Network Path and Application Diagnostics

The NPAD test checks for the most common causes of speed related problems, these are often in the so-called 'last mile' section of the network. You can access it here.

I chose to leave the default settings on the test, but if you'd prefer different settings, the site has a good description of what they are for.

Rather worryingly most of my NPAD tests failed because the Round Trip Time was too high, the NPAD server is in London so that simply shouldn't happen. I re-ran the test having altered the max RTT to 40 and the Target speed to 7 (Just over what BT promised me), and got another failure. I progressively reduced the target speed and increased the RTT but tests continued to fail.

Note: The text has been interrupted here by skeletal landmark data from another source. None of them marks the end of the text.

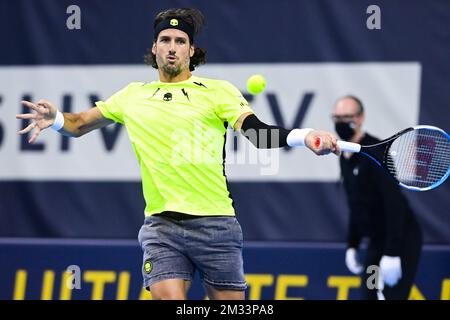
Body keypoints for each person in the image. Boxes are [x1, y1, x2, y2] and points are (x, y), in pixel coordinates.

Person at [16, 8, 339, 300]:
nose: (172, 46)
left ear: (191, 51)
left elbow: (257, 134)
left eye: (180, 41)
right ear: (154, 49)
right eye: (165, 40)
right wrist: (56, 120)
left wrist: (304, 135)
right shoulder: (132, 95)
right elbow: (79, 124)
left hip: (217, 224)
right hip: (161, 226)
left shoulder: (217, 91)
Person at [332, 95, 423, 300]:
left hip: (400, 239)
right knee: (369, 295)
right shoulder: (345, 156)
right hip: (375, 242)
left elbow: (395, 204)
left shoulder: (377, 152)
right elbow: (355, 205)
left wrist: (392, 253)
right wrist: (352, 244)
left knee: (393, 297)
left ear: (361, 117)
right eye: (337, 117)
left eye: (347, 116)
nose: (342, 122)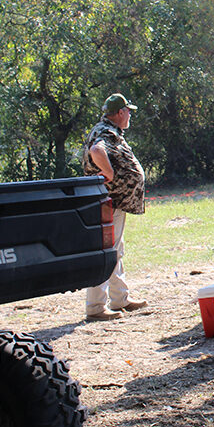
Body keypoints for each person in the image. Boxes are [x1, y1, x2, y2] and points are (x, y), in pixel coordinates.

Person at [82, 93, 149, 321]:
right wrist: (109, 173)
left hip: (113, 200)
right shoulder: (105, 132)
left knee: (115, 249)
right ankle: (96, 306)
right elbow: (96, 151)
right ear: (120, 112)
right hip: (107, 200)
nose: (130, 114)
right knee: (106, 250)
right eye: (128, 111)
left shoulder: (108, 130)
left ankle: (120, 298)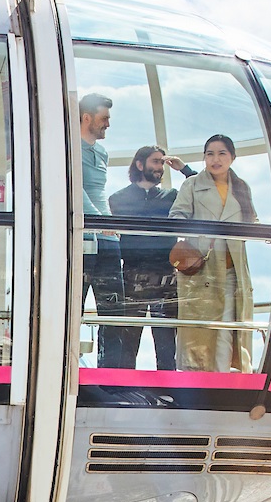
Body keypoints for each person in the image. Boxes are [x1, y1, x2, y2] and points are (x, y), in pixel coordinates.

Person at [166, 133, 257, 372]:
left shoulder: (241, 188)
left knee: (228, 327)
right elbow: (176, 217)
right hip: (202, 270)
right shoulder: (192, 184)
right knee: (199, 332)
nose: (215, 159)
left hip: (233, 270)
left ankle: (223, 378)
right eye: (210, 154)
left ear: (232, 157)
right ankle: (196, 383)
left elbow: (251, 222)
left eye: (221, 153)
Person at [103, 143, 193, 369]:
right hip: (132, 273)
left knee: (166, 345)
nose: (161, 167)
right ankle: (126, 393)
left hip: (166, 274)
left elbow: (202, 188)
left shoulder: (172, 196)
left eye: (163, 162)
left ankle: (168, 393)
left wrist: (184, 169)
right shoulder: (118, 199)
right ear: (139, 164)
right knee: (128, 342)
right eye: (156, 161)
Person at [75, 92, 124, 368]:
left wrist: (110, 225)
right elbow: (76, 188)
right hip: (83, 239)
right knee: (75, 308)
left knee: (114, 309)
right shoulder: (69, 148)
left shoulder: (102, 152)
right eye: (104, 118)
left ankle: (111, 372)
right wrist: (99, 223)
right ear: (86, 118)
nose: (108, 123)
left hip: (106, 240)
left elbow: (99, 193)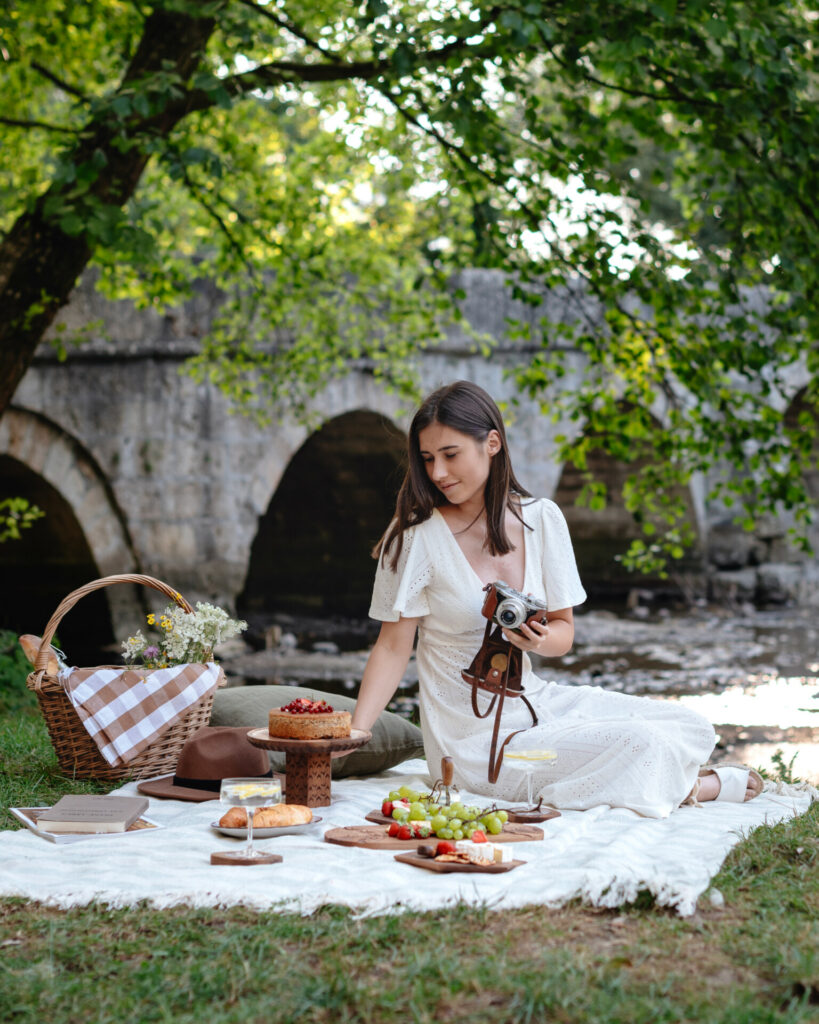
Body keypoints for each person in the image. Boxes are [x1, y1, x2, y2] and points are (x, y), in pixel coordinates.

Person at [348, 380, 762, 817]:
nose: (438, 474)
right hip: (473, 744)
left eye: (451, 455)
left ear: (492, 444)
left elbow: (564, 634)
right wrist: (357, 731)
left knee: (688, 724)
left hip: (538, 702)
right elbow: (393, 648)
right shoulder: (415, 539)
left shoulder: (542, 520)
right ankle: (698, 787)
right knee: (641, 741)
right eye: (428, 459)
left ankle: (657, 779)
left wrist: (536, 640)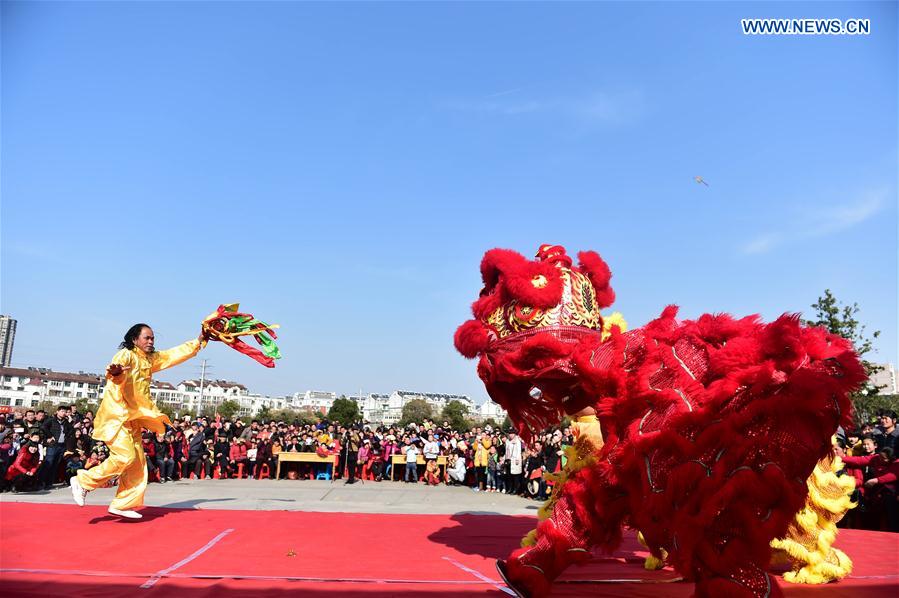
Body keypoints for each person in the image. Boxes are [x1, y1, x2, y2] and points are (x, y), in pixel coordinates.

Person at [69, 323, 205, 518]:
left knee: (137, 464)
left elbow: (172, 355)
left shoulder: (149, 359)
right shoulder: (126, 355)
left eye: (152, 338)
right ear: (134, 339)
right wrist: (116, 372)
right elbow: (114, 373)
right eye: (146, 338)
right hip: (116, 416)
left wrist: (198, 341)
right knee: (125, 457)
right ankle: (83, 481)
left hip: (133, 419)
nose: (150, 341)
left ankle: (123, 504)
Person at [39, 405, 74, 489]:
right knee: (48, 463)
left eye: (65, 412)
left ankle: (49, 483)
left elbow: (71, 430)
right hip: (52, 445)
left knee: (55, 465)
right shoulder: (51, 420)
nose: (63, 413)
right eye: (62, 411)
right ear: (57, 411)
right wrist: (50, 436)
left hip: (61, 445)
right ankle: (41, 482)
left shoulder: (65, 421)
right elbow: (43, 427)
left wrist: (66, 435)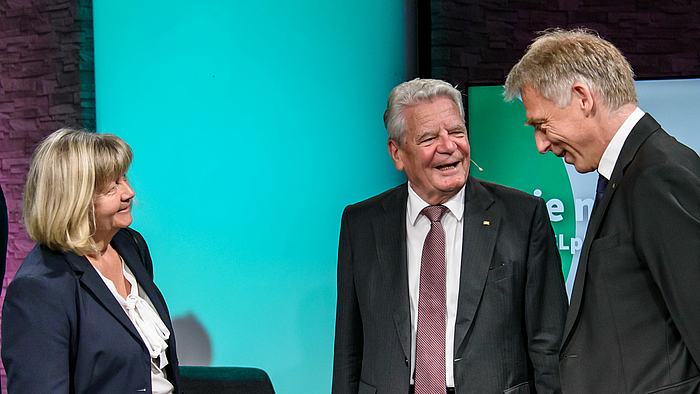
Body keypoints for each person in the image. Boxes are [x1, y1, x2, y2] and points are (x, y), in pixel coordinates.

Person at [332, 78, 567, 394]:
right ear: (397, 153)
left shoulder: (523, 216)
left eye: (457, 132)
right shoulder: (361, 224)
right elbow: (349, 346)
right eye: (429, 137)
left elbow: (548, 344)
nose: (449, 146)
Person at [504, 28, 700, 393]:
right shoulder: (628, 174)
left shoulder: (659, 176)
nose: (541, 144)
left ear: (582, 98)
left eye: (542, 125)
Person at [2, 127, 181, 394]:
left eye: (124, 178)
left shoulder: (131, 246)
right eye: (111, 187)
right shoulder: (38, 289)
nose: (129, 192)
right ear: (74, 200)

The issue is that my line has an excessive loss rate (0.008702%). It means that my speed is partially hampered by having to re-send lost packets. This could be an issue with the phone line, my router or the cabling between router and phone socket. It could also be a sign of a failing/faulty ADSL adaptor.

 

 

Conclusion

BT do throttle certain types of traffic, and although it doesn't affect me I can't say that I'm particularly happy about it. I pay BT quite a lot each month and should be able to use the bandwidth however I see fit. If they're not charging enough for bandwidth then they need to increase their prices, not start crippling connections.

That said, other ISP's are far far worse, so I've probably got off quite lightly, I do need to troubleshoot my connection though. I don't think it's anything inside the house, so the fault will probably need reporting to BT as a line fault.